3 Likewise, wives, be subject to your own husbands, so that even if some do not obey the word, they may be won without a word by the conduct of their wives, 2 when they see your respectful and pure conduct. 3 Do not let your adorning be external—the braiding of hair and the putting on of gold jewelry, or the clothing you wear— 4 but let your adorning be the hidden person of the heart with the imperishable beauty of a gentle and quiet spirit, which in God’s sight is very precious. 5 For this is how the holy women who hoped in God used to adorn themselves, by submitting to their own husbands, 6 as Sarah obeyed Abraham, calling him lord. And you are her children, if you do good and do not fear anything that is frightening.
–1 Pet 3:1-6 (ESV)
The Bible’s teaching on marriage is hard for modern Christians to accept.
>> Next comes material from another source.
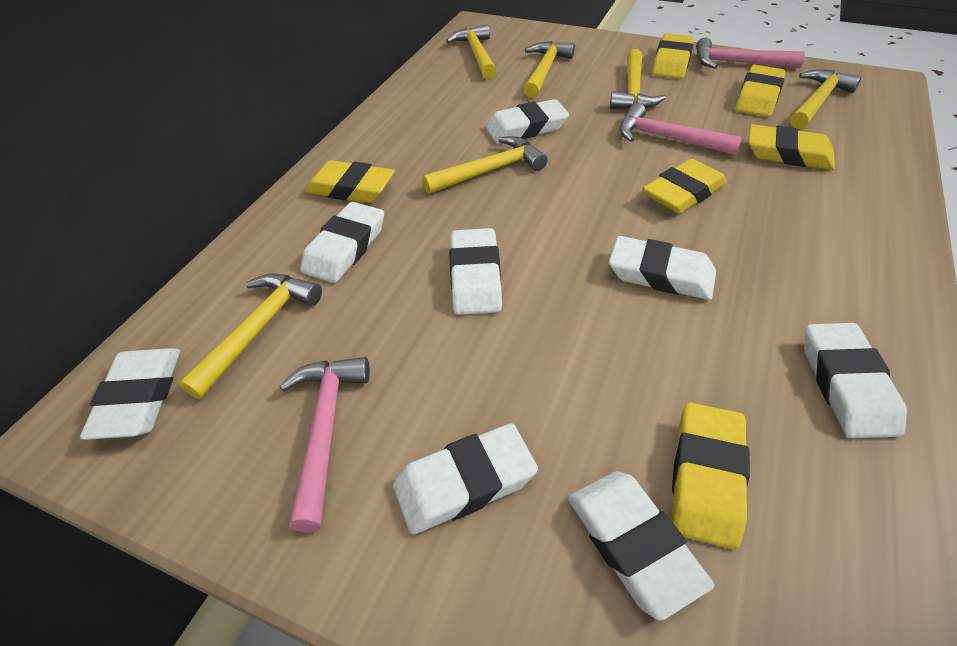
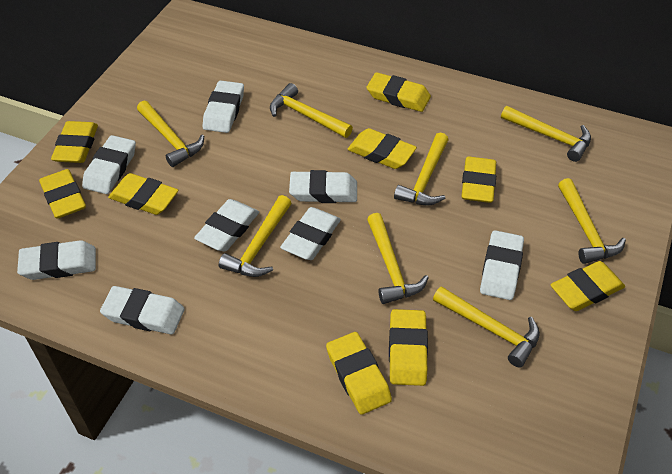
pink hammer: 3 -> 0
yellow eraser: 6 -> 9
yellow hammer: 6 -> 8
In 1 Pet 3:1-6 the Apostle Peter tells wives to submit to their husband, even if he is failing as a Christian husband. Peter tells wives of failing husbands to call them lord and win them over without a word. Because submission to a failing husband is something we find difficult to accept, modern Christians have substituted the exact opposite in its place. In the new narrative what failing Christian husbands need is a wake-up call from their wives, and Christian husbands need to respond by winning their wive’s hearts.
Darren and Heather Turner lived the story of the wake-up call, and now their story is the latest Christian movie on marriage. When Army Chaplain Darren Turner came home after deployment in a war zone, he wasn’t “communicating” with his wife and she became unhappy. In her interview with CBN she explains that she knew her only chance of saving her marriage was to trust God’s plan by kicking her husband out of the house:
I was fighting against him, for our marriage. And he was just running away.”
“She was just my wife,” says Darren, “and she wasn’t in the deployment. I didn’t think she understood who I was or where I was coming from.”
The animosity continued to get worse over the next six months. Heather told Darren he had to leave.
“I knew something deeper, something supernatural, that we could not manufacture, had to happen, or else this was going to go nowhere,” says Heather. “It was going to get worse. So that was my hope in the separation, that God would do something deeper in both of us.”
This was just the wake-up call her husband needed, and after four months he broke down and came to her crying:
Four months into the separation, Darren met Heather to drop off the kids.
“That was the first time that we had a public exchange of the children, and that hit me like a ton of bricks when I let my kids go into the arms of their Mom, and that broke me. I was just devastated, crying out ‘God, what is going on? How can we ever survive this? Please, if you’ve ever done anything, heal us. Fix us.’”
Christian moviemaker Dr. David Evans learned of their story and immediately knew he wanted to turn it into a movie:
Dr. Evans learned our full story. After the deployment, I came home and almost lost my marriage. I was a wreck and did not handle that homecoming well. I got out of the Army for a year, we patched things up and I went back in the Army. When David called us, we had just returned to the military. He said, “Oh, my gosh. It’s not just the online articles in your blog, but now you’re telling me this whole cycle of crisis and redemption.”
That’s when he said, “I’ve gotta get your life rights, I’m gonna make a film about it.
Their story was the perfect vehicle to preach the modern Christian message of the wake-up call model of marriage. Christian men need to know that the wake-up call is real, and if they don’t keep their wives happy they will end up divorced:
Based on a true story, David G. Evans’ film follows Army chaplain Darren Turner (Justin Bruening) and his wife Heather (Sarah Drew), who wrestle to keep their marriage together through Darren’s first deployment and its unexpected aftermath.
Shortly after arriving in Iraq as part of the 2007 surge, Darren’s commanding officer presents the rookie chaplain with a generous stack of divorce proceedings from the men in the camp, along with a not-so-subtle warning that he could be next.
The most disturbing thing is that modern Christians won’t question this message for a heartbeat. They love the wake-up call message of marriage just as much as they hate the biblical instruction to wives to submit to their husbands. Finally, this is a “Christian” message on marriage modern Christians can get behind with enthusiasm.